> **Your assignment**
Would you transcribe exactly the lines below, starting at the one that contains "e16 fis g fis e d" and ending with the last line, both included? Leave out all other lines.

> **Dataset**
########

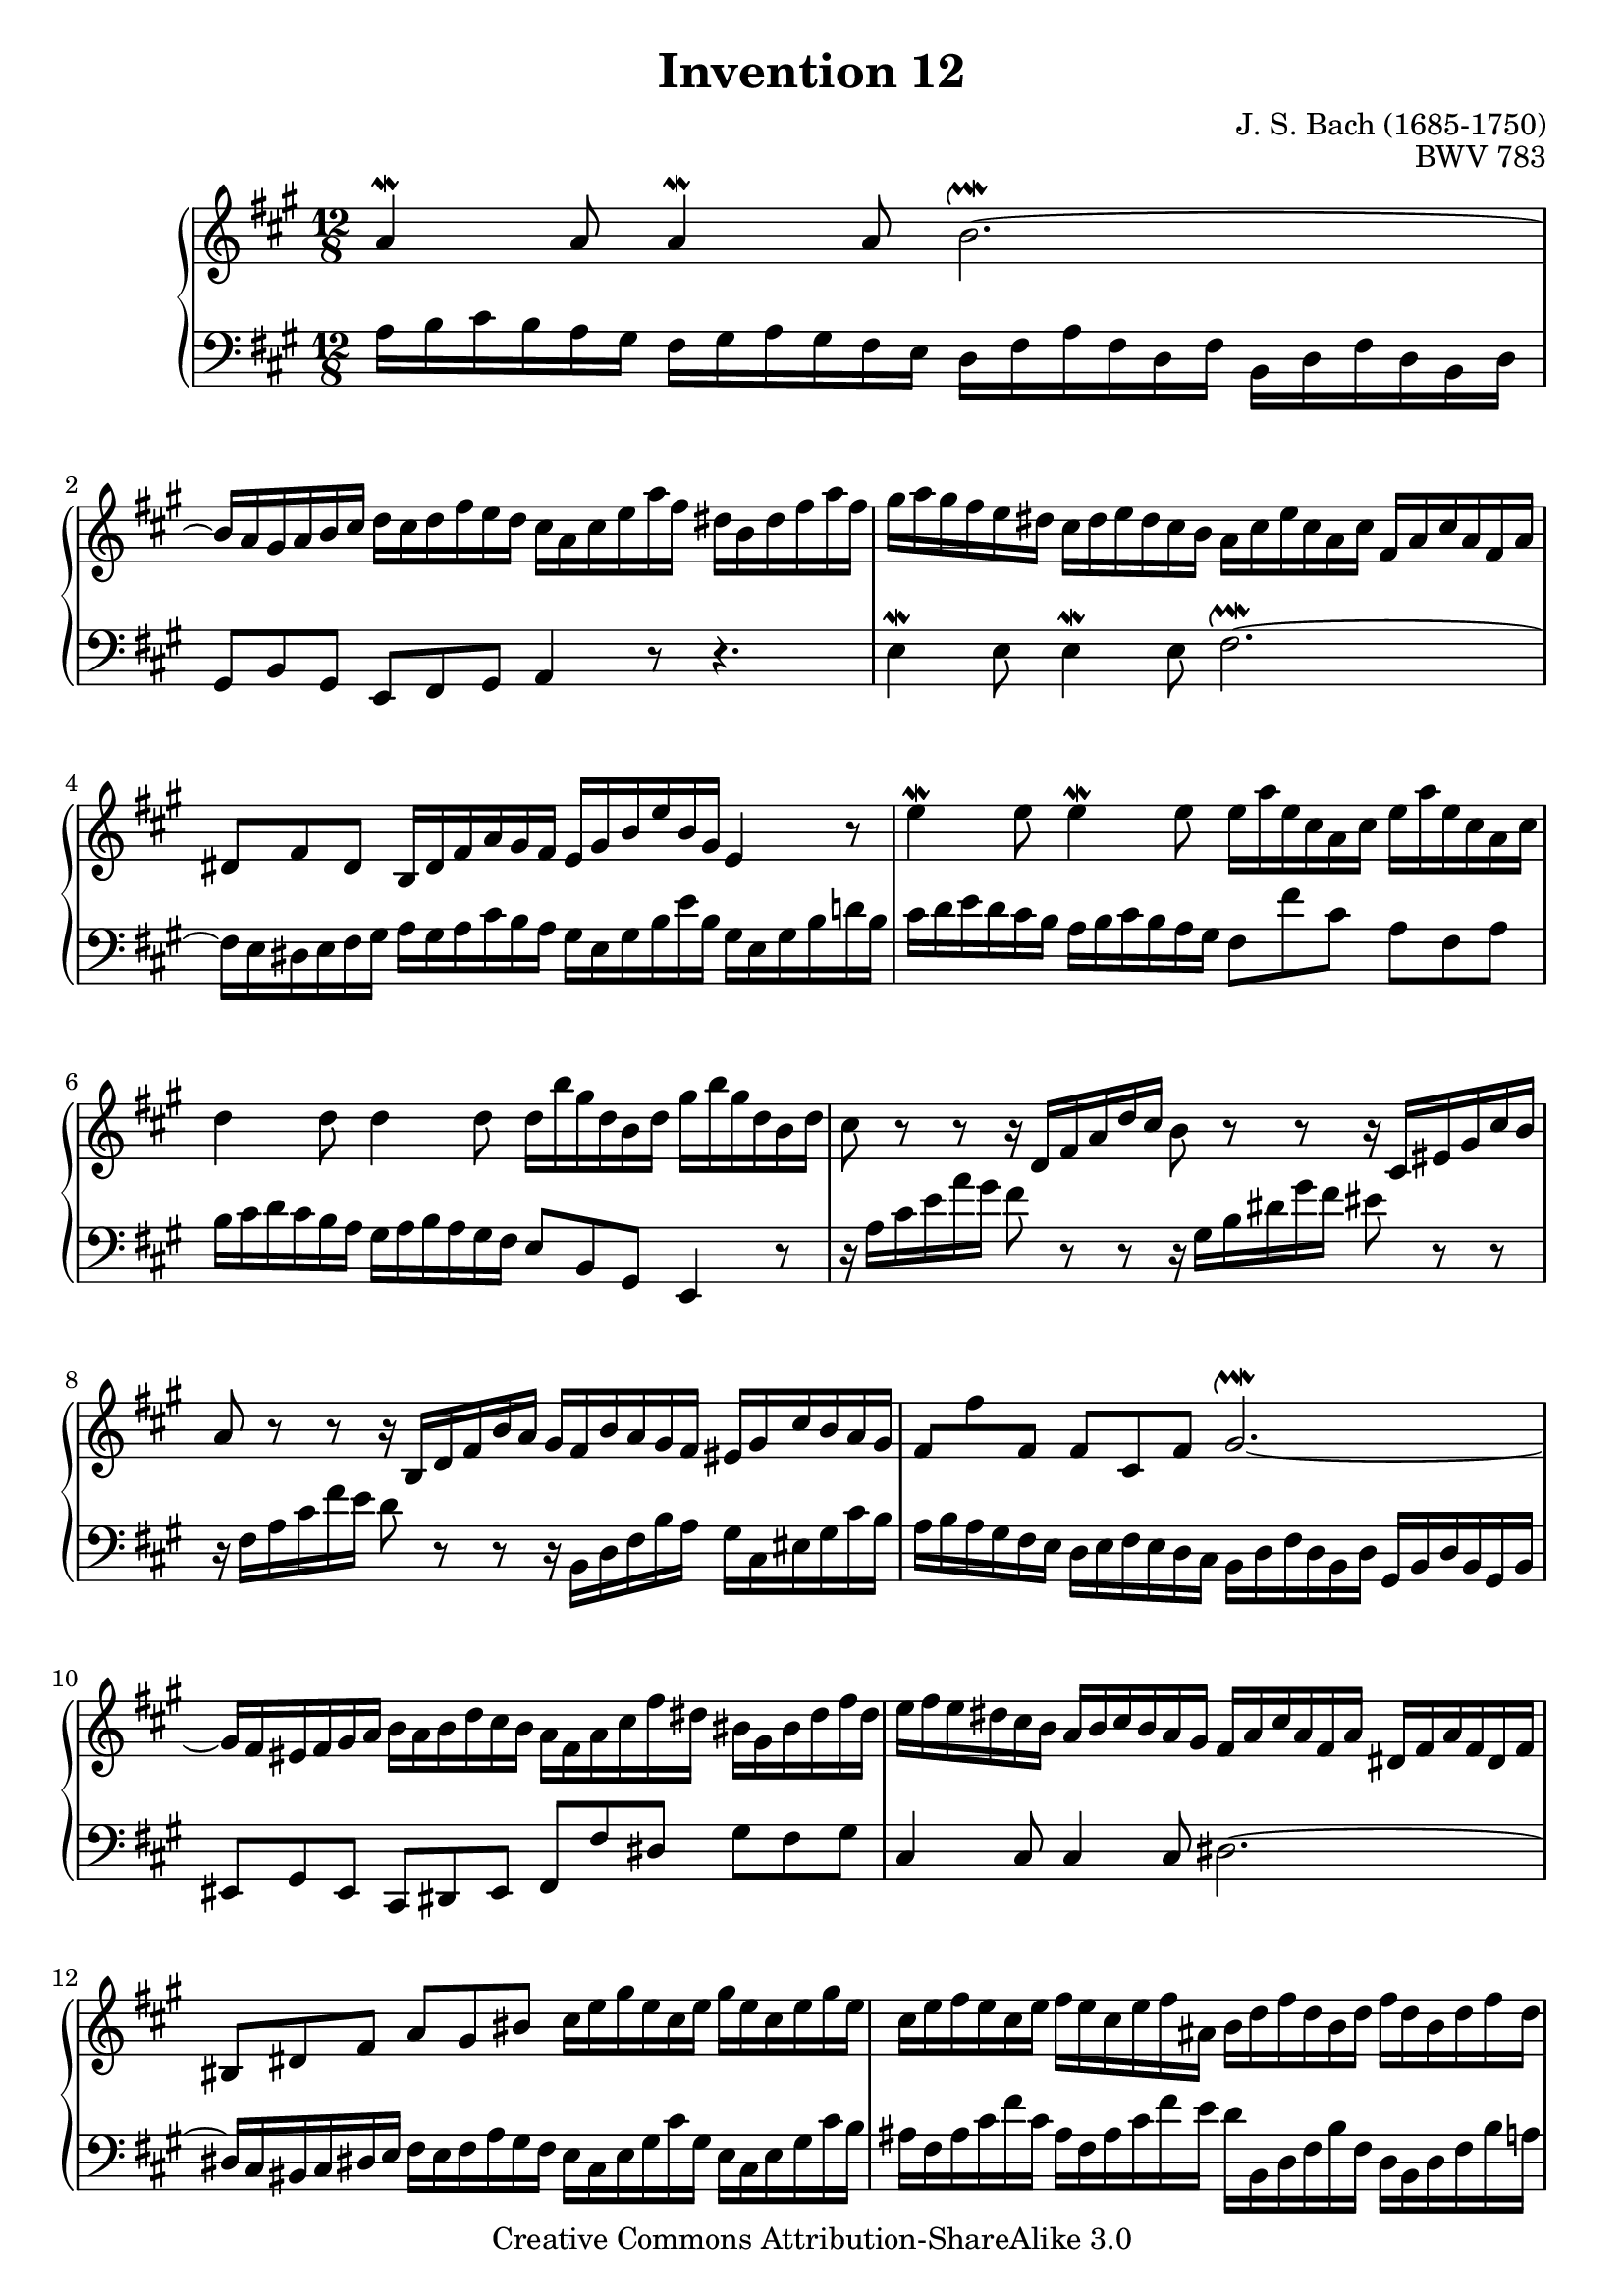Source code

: \header {
   title             = "Invention 12"
   composer          = "J. S. Bach (1685-1750)"
   opus              = "BWV 783"
   
   mutopiatitle      = "Invention 12"
   mutopiacomposer   = "BachJS"
   mutopiaopus       = "BWV 783"
   mutopiainstrument = "Harpsichord, Piano"
   source            = "Bach-Gesellschaft"
   style             = "Baroque"
   copyright         = "Creative Commons Attribution-ShareAlike 3.0"
   maintainer        = "jeff covey"
   maintainerEmail   = "jeff.covey@pobox.com"
   maintainerWeb     = "http://pobox.com/~jeff.covey/"
   lastupdated       = "2006/09/05"
 footer = "Mutopia-2008/06/15-174"
 tagline = \markup { \override #'(box-padding . 1.0) \override #'(baseline-skip . 2.7) \box \center-align { \small \line { Sheet music from \with-url #"http://www.MutopiaProject.org" \line { \teeny www. \hspace #-1.0 MutopiaProject \hspace #-1.0 \teeny .org \hspace #0.5 } • \hspace #0.5 \italic Free to download, with the \italic freedom to distribute, modify and perform. } \line { \small \line { Typeset using \with-url #"http://www.LilyPond.org" \line { \teeny www. \hspace #-1.0 LilyPond \hspace #-1.0 \teeny .org } by \maintainer \hspace #-1.0 . \hspace #0.5 Copyright © 2008. \hspace #0.5 Reference: \footer } } \line { \teeny \line { Licensed under the Creative Commons Attribution-ShareAlike 3.0 (Unported) License, for details see: \hspace #-0.5 \with-url #"http://creativecommons.org/licenses/by-sa/3.0" http://creativecommons.org/licenses/by-sa/3.0 } } } }
}

\version "2.11.46"

global =  { \key a \major \time 12/8 }

voiceOne =
\relative c'' {
   a4^\mordent a8 a4^\mordent a8 b2.^\upmordent ~    | % 1
   b16 a gis a b cis
   d cis d fis e d
   cis a cis e a fis
   dis b dis fis a fis                               | % 2
   gis a gis fis e dis
   cis dis e dis cis b
   a cis e cis a cis
   fis, a cis a fis a                                | % 3
   dis,8 fis dis
   b16 dis fis a gis fis
   e gis b e b gis e4 r8                             | % 4
   e'4^\mordent e8 e4^\mordent e8
   e16 a e cis a cis
   e16 a e cis a cis                                 | % 5
   d4  d8 d4 d8
   d16 b' gis d b d
   gis b gis d b d                                   | % 6
   cis8 r r
   r16 d, fis a d cis
   b8 r r
   r16 cis, eis gis cis b                            | % 7
   a8 r r
   r16 b, d fis b a
   gis fis b a gis fis eis gis cis b a gis           | % 8
   fis8 \stemDown fis' \stemUp fis, \stemNeutral
   fis cis fis
   gis2.^\upmordent ~                                | % 9
   gis16 fis eis fis gis a
   b a b d cis b
   a fis a cis fis dis
   bis gis bis dis fis dis                           | % 10
   e fis e dis cis b
   a b cis b a gis
   fis a cis a fis a
   dis, fis a fis dis fis                            | % 11
   bis,8 dis fis a gis bis
   cis16 e gis e cis e
   gis e cis e gis e                                 | % 12
   cis e fis e cis e
   fis e cis e fis ais,
   b d fis d b d
   fis d b d fis d                                   | % 13
   b d e d b d
   e d b d e gis,
   a4^\mordent a8 a4^\mordent a8                     | % 14
   a16 dis b a fis a
   b dis b a fis a
   g4^\mordent g8 g4^\mordent g8                     | % 15
   g16 e' cis g e g
   cis e cis g e g
   fis8 r r
   r16 gis, b d gis fis                              | % 16
   e8 r r
   r16
   \change Staff = two \stemUp fis, a cis
   \change Staff = one \stemUp fis  e
   \stemNeutral
   d8 r r
   r16
   \change Staff = two \stemUp e, gis b
   \change Staff = one \stemUp e  d
   \stemNeutral                                      | % 17
   cis a cis e a e
   cis' a cis e a fis
   d fis a fis d fis
   b, d fis d b d                                    | % 18
   gis,8  b   d   fis(  e) b
   fis'(  e)   a,  e'(   d) gis,                     | % 19
   d'(    cis) e,
   fis16 gis a b cis d
   gis, e gis b e b
   gis' e b' gis e gis                               | % 20
   a8 e cis
   a16 d cis b e8 ~
   e16 fis cis8 b16 a
   a4.^\fermata                                      | % 21
   \bar "|."
}

voiceTwo =
\relative c' {
   \clef "bass"
   a16 b cis b a gis
   fis gis a gis fis e
   d fis a fis d fis
   b, d fis d b d                                    | % 1
   gis,8 b gis e fis gis a4 r8 r4.                   | % 2
   e'4^\mordent e8 e4^\mordent e8 fis2.^\upmordent ~ | % 3
   fis16 e dis e fis gis
   a gis a cis b  a
   gis e gis b e  b
   gis e gis b d! b                                  | % 4
   cis d e d cis b
   a b cis b a gis
   fis8 fis' cis a fis a                             | % 5
   b16 cis d cis b a
   gis a b a gis fis
   e8 b gis e4 r8                                    | % 6
   r16 a' cis e a gis
   fis8 r r
   r16 gis, b dis gis fis
   eis8 r r                                          | % 7
   r16 fis, a cis fis e
   d8 r r
   r16 b, d fis b a
   gis cis, eis gis cis b                            | % 8
   a b a gis fis e
   d e fis e d cis
   b d fis d b d
   gis, b d b gis b                                  | % 9
   eis,8 gis eis cis dis eis
   fis fis' dis gis fis gis                          | % 10
   cis,4 cis8 cis4 cis8 dis2. ~                      | % 11
   dis16 cis bis cis dis e
   fis e fis a gis fis
   e cis e gis cis gis
   e cis e gis cis b                                 | % 12
   ais fis ais cis fis cis
   ais fis ais cis fis e
   d b, d fis b fis
   d b d fis b a                                     | % 13
   gis e gis b e b
   gis e gis b e d
   cis d e d cis b
   a b cis b a gis                                   | % 14
   fis8 a dis ~ dis cis b
   e16 fis g fis e d
   cis d e d cis b                                   | % 15
   a8 e cis a4 r8
   r16 d fis a d cis b8 r r                          | % 16
   r16 cis, e gis    cis b a8   r r
   r16 b, d   fis b    a gis8 r r                    | % 17
   a,4^\mordent a8 a4^\mordent a8 b2.^\upmordent ~   | % 18
   b16 a gis a b cis
   d cis d fis e d
   cis b cis e d cis
   b a b d cis b                                     | % 19
   a gis a b cis a
   d4^\mordent d8 d2.^\upmordent                     | % 20
   cis16 d cis b a gis
   fis fis' e d cis b
   cis d e8 e,
   a4._\fermata                                      | % 21
   \bar "|."
}

\score {
   \context PianoStaff <<
      \context Staff = "one" <<
         \voiceOne
         \global
      >>
      \context Staff = "two" <<
         \voiceTwo
         \global
      >>
   >>
   
   \layout{ }
   
  \midi {
    \context {
      \Score
      tempoWholesPerMinute = #(ly:make-moment 108 4)
      }
    }


}

%{
   changes by Urs Metzger, 2005/12/25
   version 2.6.0 => 2.6.4
   voicetwo, bar 17: a, cis e cis' => cis, e gis cis
   midi tempo 4 = 116 => 4 = 108
%}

########

> **Result**
   e16 fis g fis e d
   cis d e d cis b                                   | % 15
   a8 e cis a4 r8
   r16 d fis a d cis b8 r r                          | % 16
   r16 cis, e gis    cis b a8   r r
   r16 b, d   fis b    a gis8 r r                    | % 17
   a,4^\mordent a8 a4^\mordent a8 b2.^\upmordent ~   | % 18
   b16 a gis a b cis
   d cis d fis e d
   cis b cis e d cis
   b a b d cis b                                     | % 19
   a gis a b cis a
   d4^\mordent d8 d2.^\upmordent                     | % 20
   cis16 d cis b a gis
   fis fis' e d cis b
   cis d e8 e,
   a4._\fermata                                      | % 21
   \bar "|."
}

\score {
   \context PianoStaff <<
      \context Staff = "one" <<
         \voiceOne
         \global
      >>
      \context Staff = "two" <<
         \voiceTwo
         \global
      >>
   >>
   
   \layout{ }
   
  \midi {
    \context {
      \Score
      tempoWholesPerMinute = #(ly:make-moment 108 4)
      }
    }


}

%{
   changes by Urs Metzger, 2005/12/25
   version 2.6.0 => 2.6.4
   voicetwo, bar 17: a, cis e cis' => cis, e gis cis
   midi tempo 4 = 116 => 4 = 108
%}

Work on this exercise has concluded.